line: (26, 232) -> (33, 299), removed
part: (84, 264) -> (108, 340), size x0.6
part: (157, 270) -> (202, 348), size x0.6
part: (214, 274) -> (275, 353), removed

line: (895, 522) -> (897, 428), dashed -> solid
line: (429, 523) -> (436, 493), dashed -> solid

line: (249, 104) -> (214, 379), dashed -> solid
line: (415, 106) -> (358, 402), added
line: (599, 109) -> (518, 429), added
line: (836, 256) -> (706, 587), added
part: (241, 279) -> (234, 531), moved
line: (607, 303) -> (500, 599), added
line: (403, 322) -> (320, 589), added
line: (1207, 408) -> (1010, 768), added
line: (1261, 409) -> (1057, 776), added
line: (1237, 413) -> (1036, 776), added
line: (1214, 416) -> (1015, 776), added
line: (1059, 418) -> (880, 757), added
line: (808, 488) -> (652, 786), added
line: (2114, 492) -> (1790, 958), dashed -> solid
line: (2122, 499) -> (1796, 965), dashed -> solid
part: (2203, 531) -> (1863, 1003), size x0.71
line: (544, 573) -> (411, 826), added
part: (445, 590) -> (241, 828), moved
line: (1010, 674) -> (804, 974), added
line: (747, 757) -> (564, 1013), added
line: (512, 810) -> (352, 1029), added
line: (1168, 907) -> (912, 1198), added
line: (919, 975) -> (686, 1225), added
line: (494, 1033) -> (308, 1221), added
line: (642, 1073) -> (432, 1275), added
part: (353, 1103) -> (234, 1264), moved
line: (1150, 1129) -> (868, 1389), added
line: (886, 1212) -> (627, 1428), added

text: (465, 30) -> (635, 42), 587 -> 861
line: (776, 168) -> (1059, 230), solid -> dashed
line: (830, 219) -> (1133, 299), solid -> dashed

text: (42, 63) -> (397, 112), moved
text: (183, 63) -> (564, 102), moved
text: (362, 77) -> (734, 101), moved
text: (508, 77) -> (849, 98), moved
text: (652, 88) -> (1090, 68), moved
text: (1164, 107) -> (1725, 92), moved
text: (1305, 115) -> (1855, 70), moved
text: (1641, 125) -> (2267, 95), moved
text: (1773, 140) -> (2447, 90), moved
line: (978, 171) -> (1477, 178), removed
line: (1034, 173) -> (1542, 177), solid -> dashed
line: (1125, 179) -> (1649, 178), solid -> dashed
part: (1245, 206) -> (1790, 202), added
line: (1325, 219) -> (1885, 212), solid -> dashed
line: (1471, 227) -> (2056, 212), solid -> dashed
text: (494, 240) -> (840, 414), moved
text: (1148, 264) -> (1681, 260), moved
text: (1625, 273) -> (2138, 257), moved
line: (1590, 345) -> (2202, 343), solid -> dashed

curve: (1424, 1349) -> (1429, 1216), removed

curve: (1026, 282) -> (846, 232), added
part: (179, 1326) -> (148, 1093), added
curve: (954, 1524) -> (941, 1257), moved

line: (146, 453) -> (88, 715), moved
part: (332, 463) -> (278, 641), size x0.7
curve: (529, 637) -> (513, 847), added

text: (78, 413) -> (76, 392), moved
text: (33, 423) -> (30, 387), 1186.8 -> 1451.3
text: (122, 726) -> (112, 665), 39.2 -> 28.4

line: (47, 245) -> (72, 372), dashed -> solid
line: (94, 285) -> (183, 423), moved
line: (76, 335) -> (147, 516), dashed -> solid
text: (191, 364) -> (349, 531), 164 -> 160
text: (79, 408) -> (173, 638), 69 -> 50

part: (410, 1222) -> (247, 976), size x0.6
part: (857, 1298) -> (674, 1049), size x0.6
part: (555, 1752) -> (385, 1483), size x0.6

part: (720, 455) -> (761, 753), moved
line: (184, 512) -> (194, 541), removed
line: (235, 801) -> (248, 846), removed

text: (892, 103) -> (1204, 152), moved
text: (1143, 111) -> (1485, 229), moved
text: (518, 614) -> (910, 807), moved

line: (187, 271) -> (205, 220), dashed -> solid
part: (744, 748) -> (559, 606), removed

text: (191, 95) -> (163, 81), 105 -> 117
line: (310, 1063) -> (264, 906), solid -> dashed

══════════════════════════════

● THE TASK
Every line that includes "curve" must be copied from the material above.

● SOLUTION
curve: (1424, 1349) -> (1429, 1216), removed
curve: (1026, 282) -> (846, 232), added
curve: (954, 1524) -> (941, 1257), moved
curve: (529, 637) -> (513, 847), added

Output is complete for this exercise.